* **GOAL OF THE EXERCISE**
Using the listing below, return every line that includes "from".

* **THE INPUT**
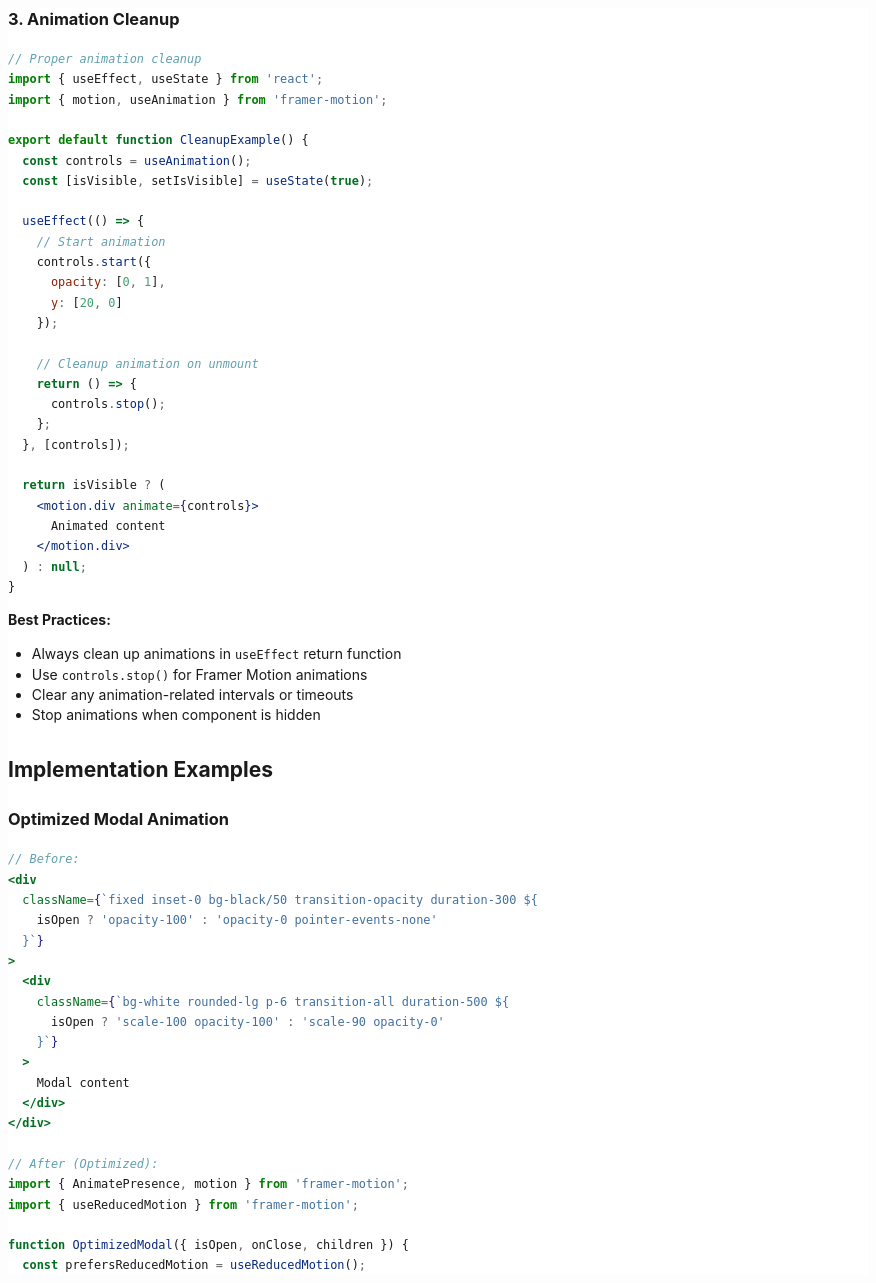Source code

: ### 3. Animation Cleanup

```jsx
// Proper animation cleanup
import { useEffect, useState } from 'react';
import { motion, useAnimation } from 'framer-motion';

export default function CleanupExample() {
  const controls = useAnimation();
  const [isVisible, setIsVisible] = useState(true);
  
  useEffect(() => {
    // Start animation
    controls.start({
      opacity: [0, 1],
      y: [20, 0]
    });
    
    // Cleanup animation on unmount
    return () => {
      controls.stop();
    };
  }, [controls]);
  
  return isVisible ? (
    <motion.div animate={controls}>
      Animated content
    </motion.div>
  ) : null;
}
```

**Best Practices:**
- Always clean up animations in `useEffect` return function
- Use `controls.stop()` for Framer Motion animations
- Clear any animation-related intervals or timeouts
- Stop animations when component is hidden

## Implementation Examples

### Optimized Modal Animation

```jsx
// Before:
<div
  className={`fixed inset-0 bg-black/50 transition-opacity duration-300 ${
    isOpen ? 'opacity-100' : 'opacity-0 pointer-events-none'
  }`}
>
  <div 
    className={`bg-white rounded-lg p-6 transition-all duration-500 ${
      isOpen ? 'scale-100 opacity-100' : 'scale-90 opacity-0'
    }`}
  >
    Modal content
  </div>
</div>

// After (Optimized):
import { AnimatePresence, motion } from 'framer-motion';
import { useReducedMotion } from 'framer-motion';

function OptimizedModal({ isOpen, onClose, children }) {
  const prefersReducedMotion = useReducedMotion();
```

* **SOLUTION FOR THIS EXERCISE**
import { useEffect, useState } from 'react';
import { motion, useAnimation } from 'framer-motion';
import { AnimatePresence, motion } from 'framer-motion';
import { useReducedMotion } from 'framer-motion';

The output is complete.